= Paul Logasa Bogen =

Paul Logasa Bogen (March 15, 1915 – June 4, 1972) was an early proponent of the Army as nation builders. He was a United States Army soldier known for his work at the Defense Intelligence Agency, the Army War College and for General Westmoreland in Vietnam. He also innovated the use of helicopters for close combat support and planned security for Khrushchev's visit to the United States in 1959.

==Early life==
Paul Logasa Bogen was born on March 15, 1915, to Dr. Louis Isaac Bogen and Jeanie Deanna Logasa in Lincoln, Nebraska. His mother was the sister of Charles Logasa and Hannah Logasa He was originally expected to be born on Saint Patrick's Day and was to be named Patrick. When he was born two days early his parents named him Paul instead.

Bogen attended the University of Nebraska from 1933 to 1937, originally majoring in Mechanical Engineering before switching to Speech Communications. He was a member of the Army ROTC program obtaining the rank of Cadet Captain and being elected Finance Office of Phalanx, the University's military honor fraternity. Here he met an Elizabeth Jane Herd, whom he would marry on May 16, 1942, at Fort Benning, Georgia, in the Post Chapel.

==Military service==

Third US Army staff, Bogen left far rear

After graduation, Bogen was commissioned as a reserve officer in the Army and assigned the command of a CCC division in Louisiana. After the Nazi invasion of Poland, Bogen requested his reserve commission to be activated. Upon activation, he was assigned to the 2nd Armored Division as an assistant to then Colonel George S. Patton at Fort Benning, Georgia.

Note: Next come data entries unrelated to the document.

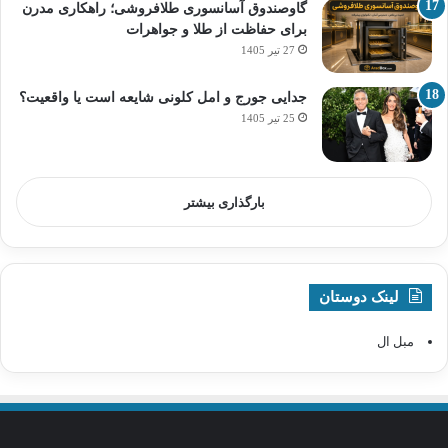
گاوصندوق آسانسوری طلافروشی؛ راهکاری مدرن
برای حفاظت از طلا و جواهرات
27 تیر 1405
جدایی جورج و امل کلونی شایعه است یا واقعیت؟
25 تیر 1405
بارگذاری بیشتر
لینک دوستان
مبل ال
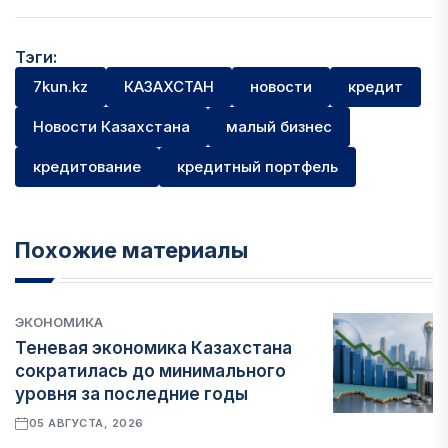
Тэги:
7kun.kz
КАЗАХСТАН
новости
кредит
Новости Казахстана
малый бизнес
кредитование
кредитный портфель
Похожие материалы
ЭКОНОМИКА
Теневая экономика Казахстана
сократилась до минимального
уровня за последние годы
05 АВГУСТА, 2026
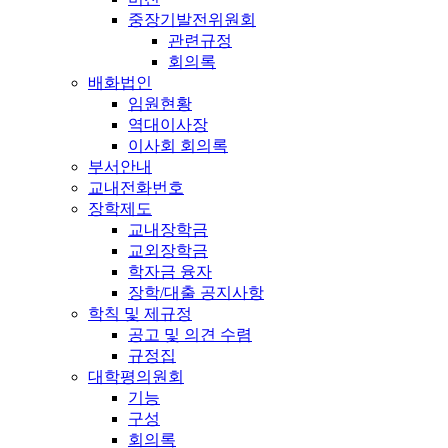
중장기발전위원회
관련규정
회의록
배화법인
임원현황
역대이사장
이사회 회의록
부서안내
교내전화번호
장학제도
교내장학금
교외장학금
학자금 융자
장학/대출 공지사항
학칙 및 제규정
공고 및 의견 수렴
규정집
대학평의원회
기능
구성
회의록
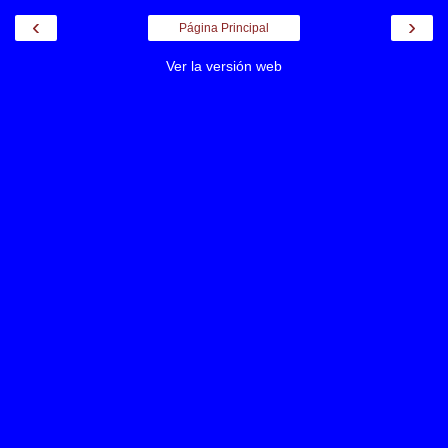
‹
›
Página Principal
Ver la versión web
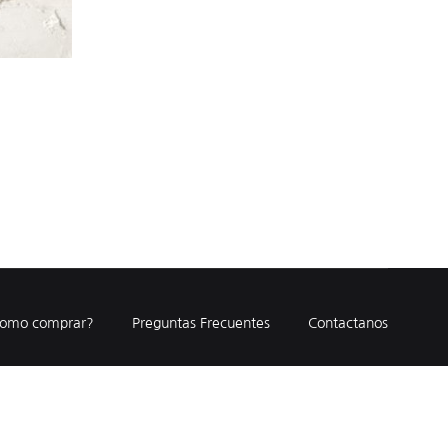
omo comprar?
Preguntas Frecuentes
Contactanos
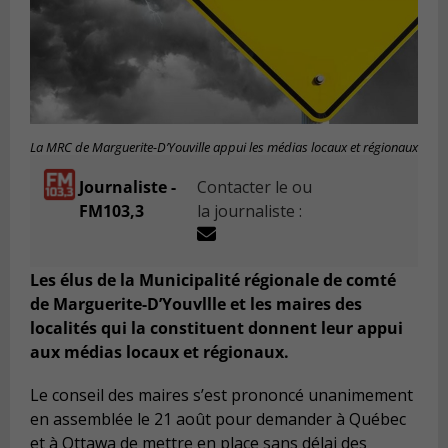
La MRC de Marguerite-D’Youville appui les médias locaux et régionaux
Journaliste -
Contacter le ou
FM103,3
la journaliste :
Les élus de la Municipalité régionale de comté
de Marguerite-D’Youvllle et les maires des
localités qui la constituent donnent leur appui
aux médias locaux et régionaux.
Le conseil des maires s’est prononcé unanimement
en assemblée le 21 août pour demander à Québec
et à Ottawa de mettre en place sans délai des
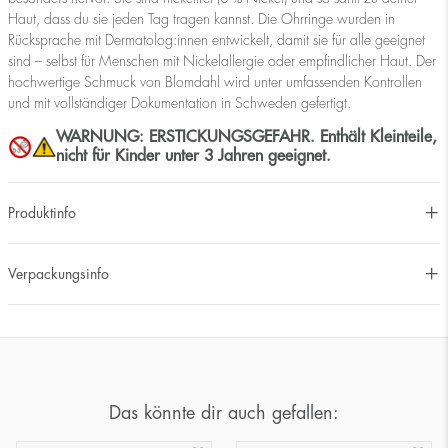
Haut, dass du sie jeden Tag tragen kannst. Die Ohrringe wurden in
Rücksprache mit Dermatolog:innen entwickelt, damit sie für alle geeignet
sind – selbst für Menschen mit Nickelallergie oder empfindlicher Haut. Der
hochwertige Schmuck von Blomdahl wird unter umfassenden Kontrollen
und mit vollständiger Dokumentation in Schweden gefertigt.
WARNUNG: ERSTICKUNGSGEFAHR. Enthält Kleinteile,
nicht für Kinder unter 3 Jahren geeignet.
Produktinfo
Verpackungsinfo
Das könnte dir auch gefallen:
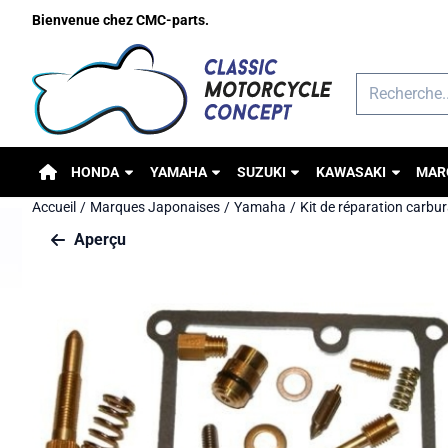
Préférences de cookies disponibles. Choisissez les paramètres o
Bienvenue chez CMC-parts.
Rechercher
HONDA
YAMAHA
SUZUKI
KAWASAKI
MAR
Accueil
/
Marques Japonaises
/
Yamaha
/
Kit de réparation carbu
Aperçu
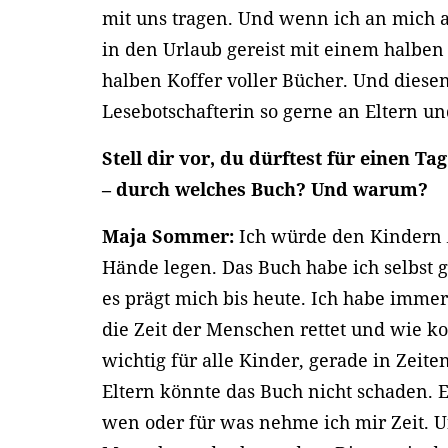
mit uns tragen. Und wenn ich an mich a
in den Urlaub gereist mit einem halben
halben Koffer voller Bücher. Und diesen
Lesebotschafterin so gerne an Eltern u
Stell dir vor, du dürftest für einen T
– durch welches Buch? Und warum?
Maja Sommer:
Ich würde den Kindern
Hände legen. Das Buch habe ich selbst g
es prägt mich bis heute. Ich habe imm
die Zeit der Menschen rettet und wie kost
wichtig für alle Kinder, gerade in Zeite
Eltern könnte das Buch nicht schaden. 
wen oder für was nehme ich mir Zeit. U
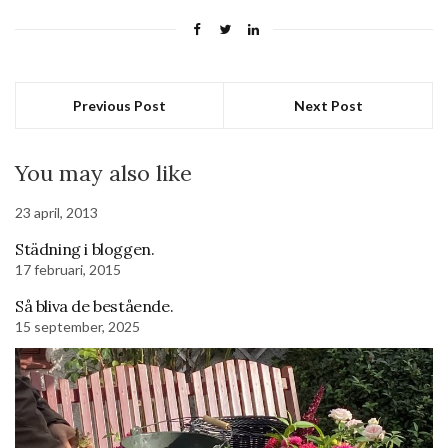
Previous Post
Next Post
You may also like
23 april, 2013
Städning i bloggen.
17 februari, 2015
Så bliva de bestående.
15 september, 2025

He served in World War II in the 6th Armored Division, first as a tank commander, then as a scout, and finally as the Assistant G-3, I&E, where he co-authored the official unit history. He saw combat from Normandy, Brittany, North France, the Ardennes, the Rhineland, and across Germany. He was among early American Army soldiers to meet up with the Russians near Mittweida, Germany along the Zschopau River on May 8, 1945.

===Graduate education===
After World War II, he left active duty and became an Army reserve lieutenant colonel. During this time, he pursued a doctorate in Speech Communications at Ohio State University with research in the nascent fields of educational radio and television. As he neared completion of his degree, the growing tensions between the United States and the Soviet Union led to the Army re-activating him.

When he returned from his tour of duty, he was disappointed to find that his faculty adviser at Ohio State had published his dissertation as his own work. He decided not to start over so he did not get his doctorate.

===Korean War===
From 1951 to 1954, during the Korean War, he was an instructor at the Command and General Staff College at Fort Leavenworth, Kansas where he revamped the curriculum, introduced modern pedagogical techniques, better training of instructors, and helped design Bell Hall. During this time, he served on the local School Board. In June 1954, he was assigned to Fort Richardson, Alaska, as Chief of Staff to the commander of Army forces in Alaska, General James F. Collins. In June 1957, he was assigned to Fort Knox, Kentucky, where he was a commanding officer of a battalion. In June 1958, he was awarded a Regular Army commission and promoted to the rank of colonel and sent to Carlisle, Pennsylvania to the U.S. Army War College as a student in Strategy and Logistics. Upon graduation, he became a professor at the War College. When the Defense Intelligence Agency (DIA) was established in 1961, Bogen was made the Assistant to the Director. During his time at the DIA, Bogen was assigned to be the chief of security for the visit of Nikita Khrushchev to the United States.

===Vietnam War===
From 1964 to 1965, Colonel Bogen served under General William Westmoreland as the head of the Army Concept Team in Vietnam and was an outspoken opponent of the Tactical Air Command System Report that favored consolidating all tactical air operations under the US Air Force. During his service in Vietnam, he received the Legion of Merit twice, a Bronze Star, and an Air Medal.

===Return to War College===
In 1966 after returning from Vietnam, Colonel Bogen was again a faculty member at the U.S. Army War College as the first recipient of the Eisenhower Chair of Strategic Appraisal During this time, he was recognized as one of the first professional soldiers to advocate the military as nation-builders.

===4th Army===
In 1969, Bogen was transferred to Fort Sam Houston in San Antonio, Texas, where he served as the chief of staff of the 4th Army. Upon the merging of the 4th and 5th Armies in 1971, he was offered a promotion to brigadier general as commander of Schofield Barracks in Hawaii after being passed over at least four times for a promotion.

==Retirement==
Colonel Bogen, however, decided he did not want to relocate again, particularly since his second oldest son had just started college and his youngest was in the middle of high school. Instead, he retired and began to write his memoirs. However, he died of anaphylactic shock from a hornet sting at his home in San Antonio in 1972. His youngest son, John, died in 2003, his oldest son, James, died in 2005, his wife, Elizabeth, died in 2009, his middle son, Charles, died in 2010 and his daughter, Patricia died in 2019. He was survived by 9 grandchildren.